Mit diesem radikalen Schlag in die Magengrube des Lesers eröffnet die junge Französin ein beklemmendes und immer wieder nur schwer zu ertragendes Meisterwerk. Sie waren ein aufstrebendes Paar aus gutbürgerlichen Kreisen, ihre Ehe nicht übermäßig romantisch aber durchaus glücklich. Laurents Karriere als Scheidungsanwalt zeigte steil nach oben und auch die 30-jährige Marie ist zufrieden als Vermögensberaterin einer Pariser Bank.

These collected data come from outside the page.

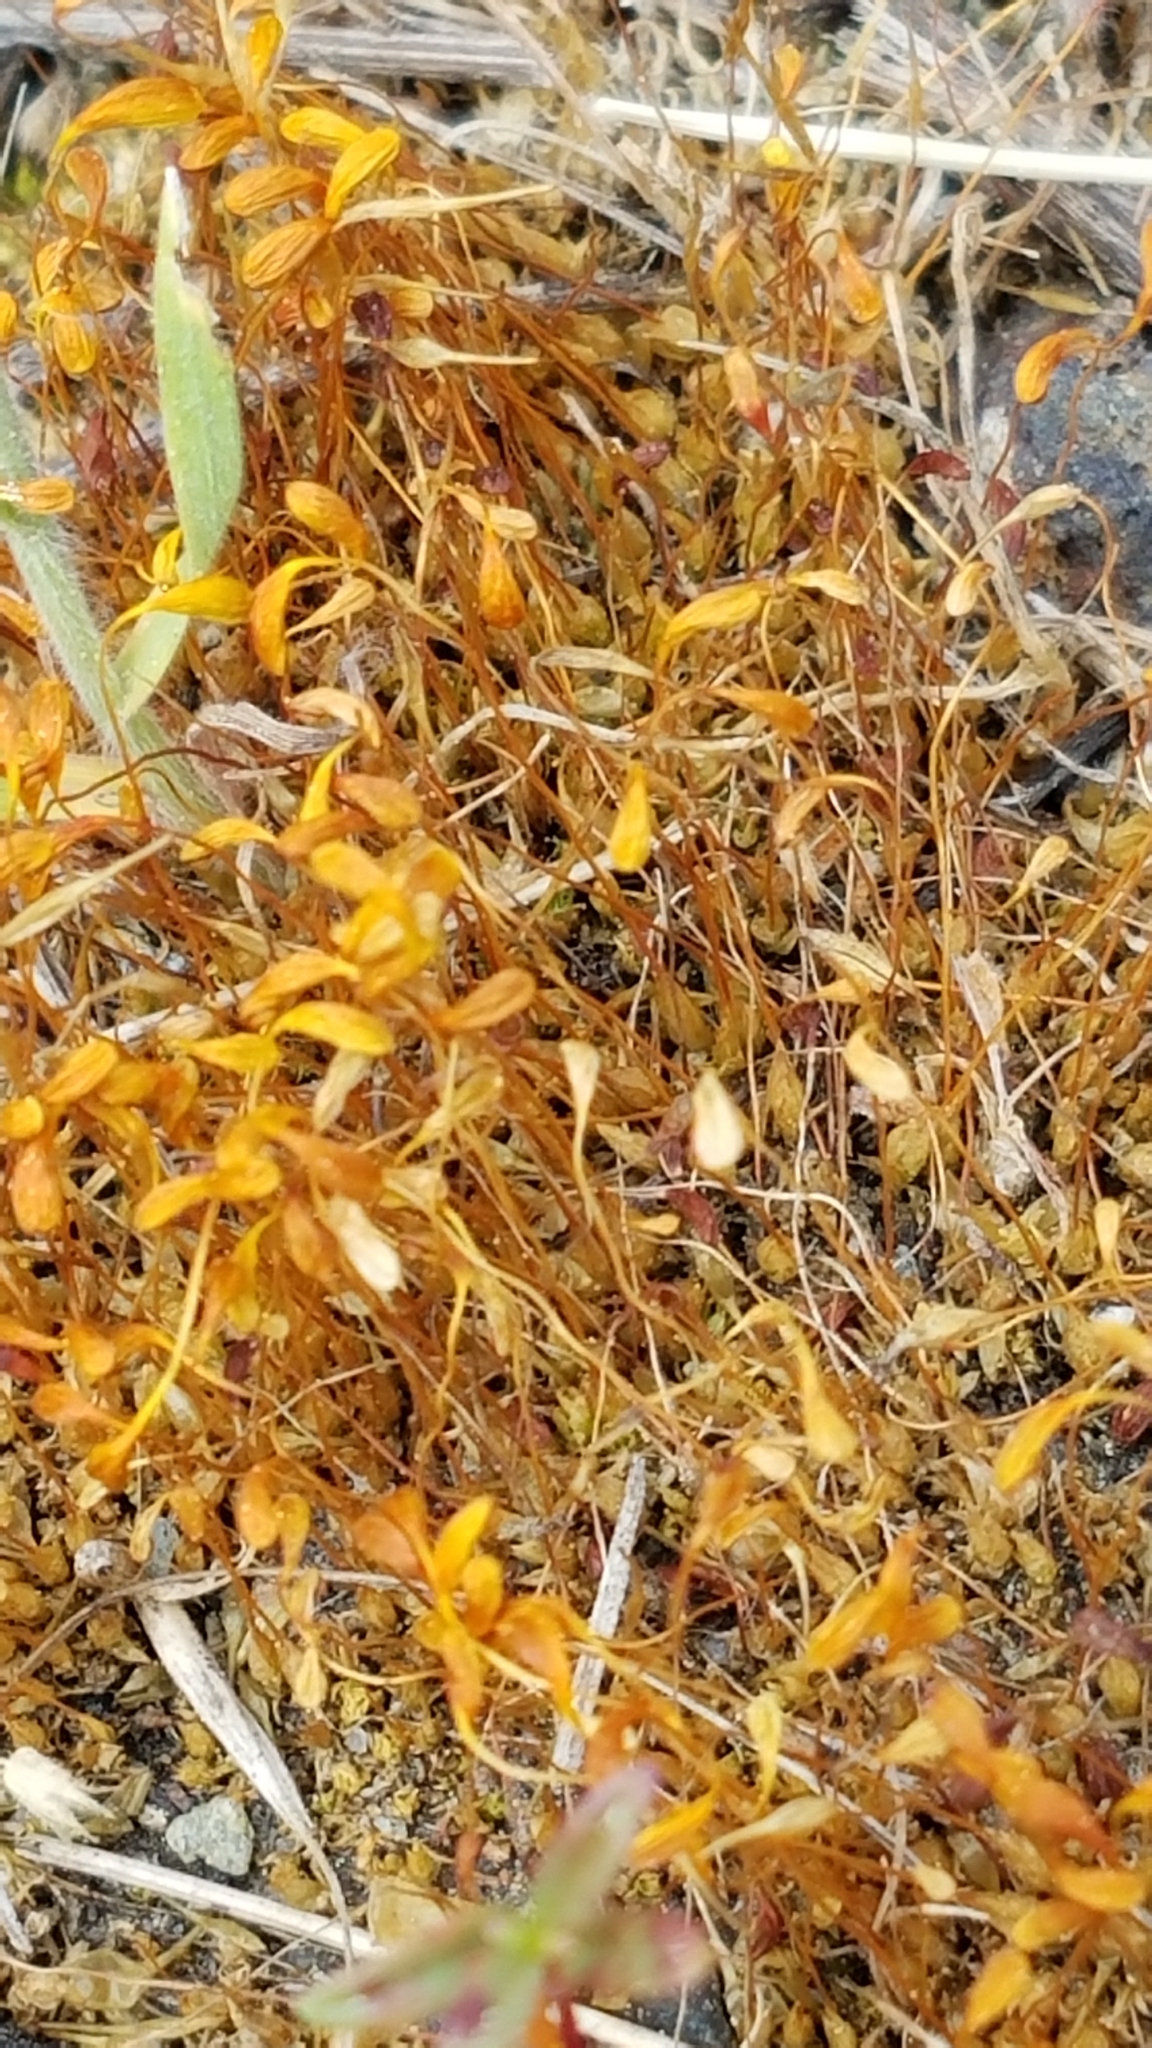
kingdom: Plantae
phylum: Bryophyta
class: Bryopsida
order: Funariales
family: Funariaceae
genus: Funaria
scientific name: Funaria hygrometrica
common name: Common cord moss
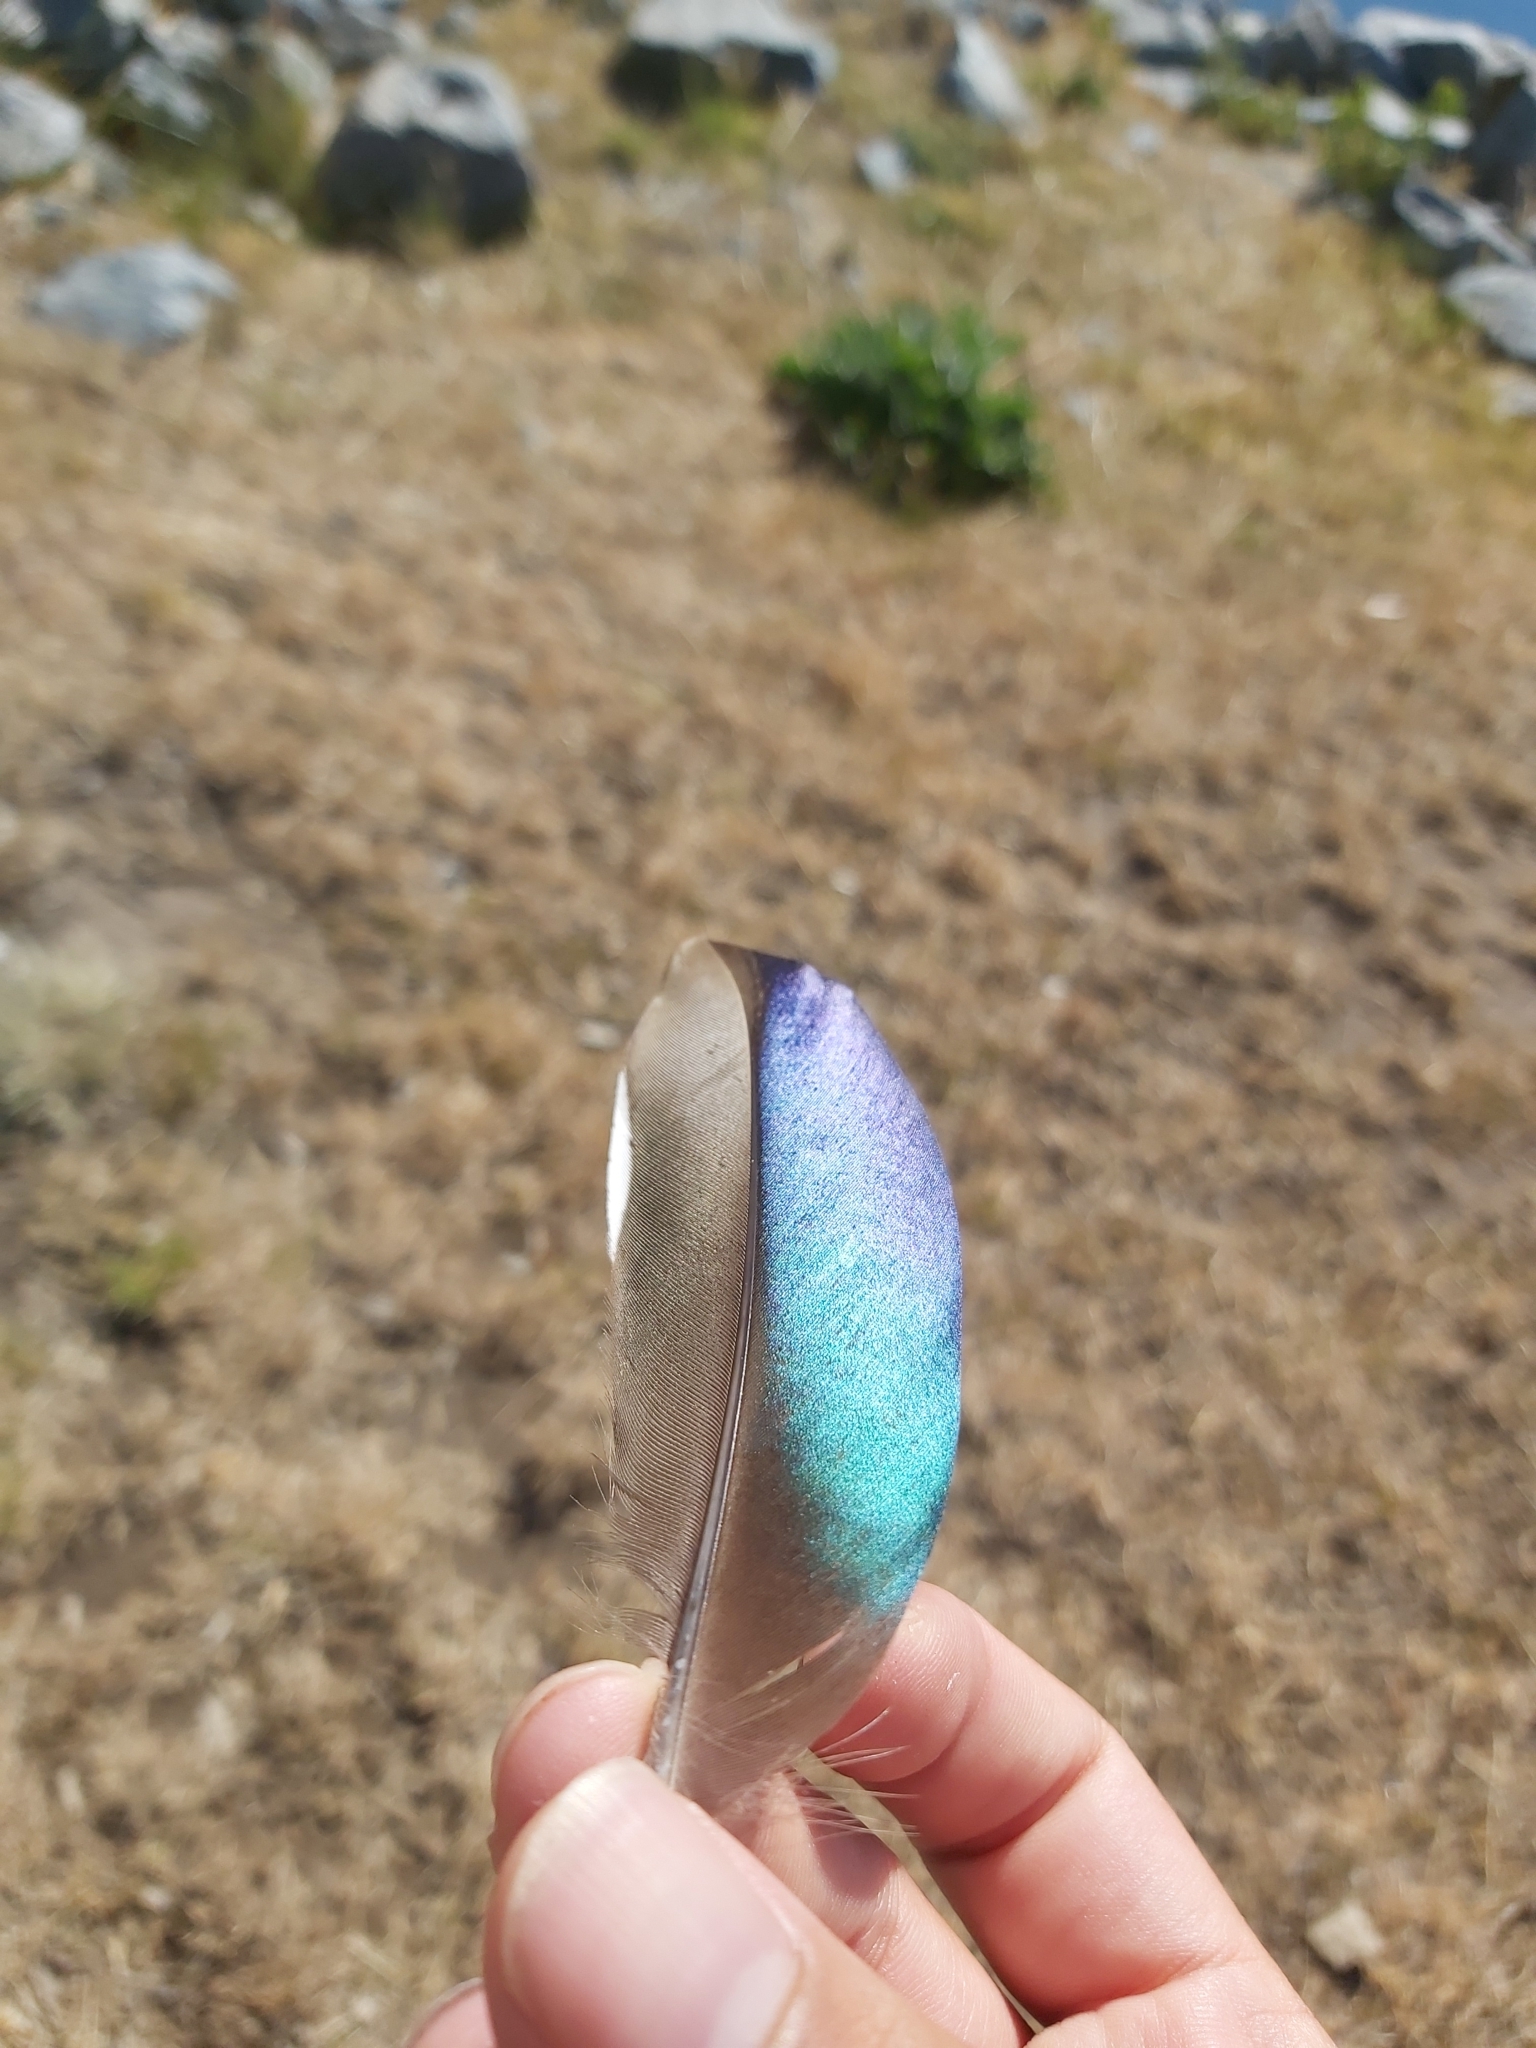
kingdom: Animalia
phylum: Chordata
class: Aves
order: Anseriformes
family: Anatidae
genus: Chenonetta
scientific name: Chenonetta jubata
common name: Maned duck
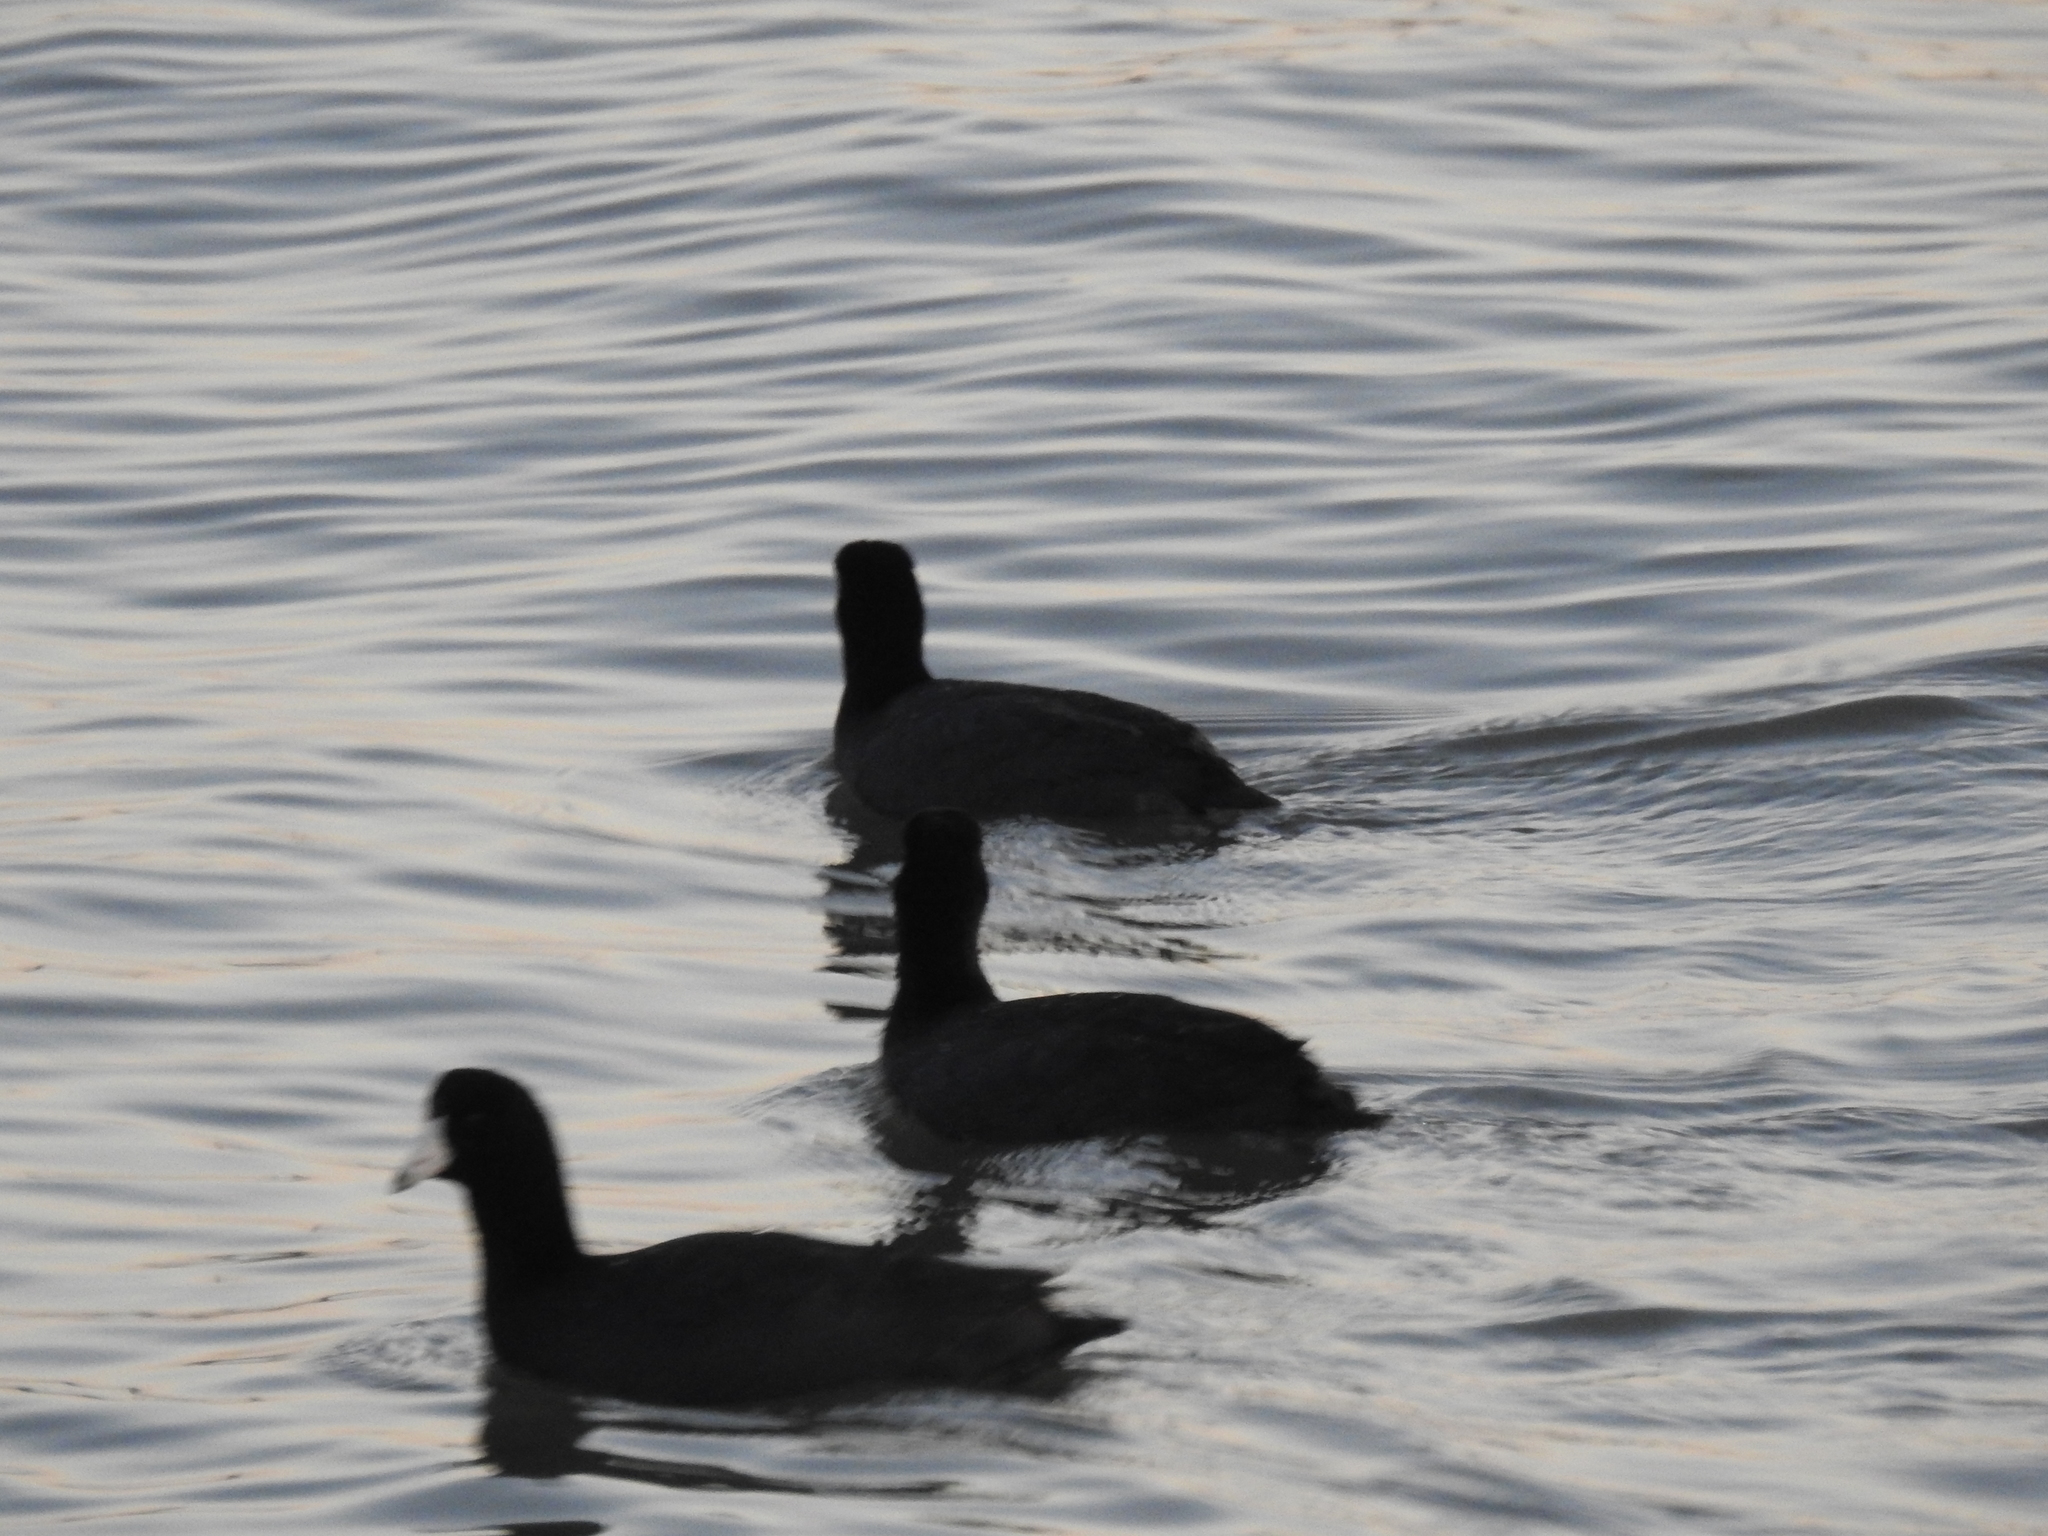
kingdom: Animalia
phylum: Chordata
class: Aves
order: Gruiformes
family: Rallidae
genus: Fulica
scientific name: Fulica americana
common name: American coot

Bis zu jenem fatalen Tag, als sie nach Dienstschluss ihr Fahrrad demoliert vorfindet. Zufällig kommt ihr großer charismatischer Chef hinzu und bietet ihr an, sie mit dem Wagen nach Hause zu fahren. Und dann hört sie die Zentralverriegelung klacken und der kräftige Mann fällt gnadenlos über sie her. Explizit wird der Leser zum bebenden Zeugen einer höchst brutalen Vergewaltigung. Vaginal, anal und oral.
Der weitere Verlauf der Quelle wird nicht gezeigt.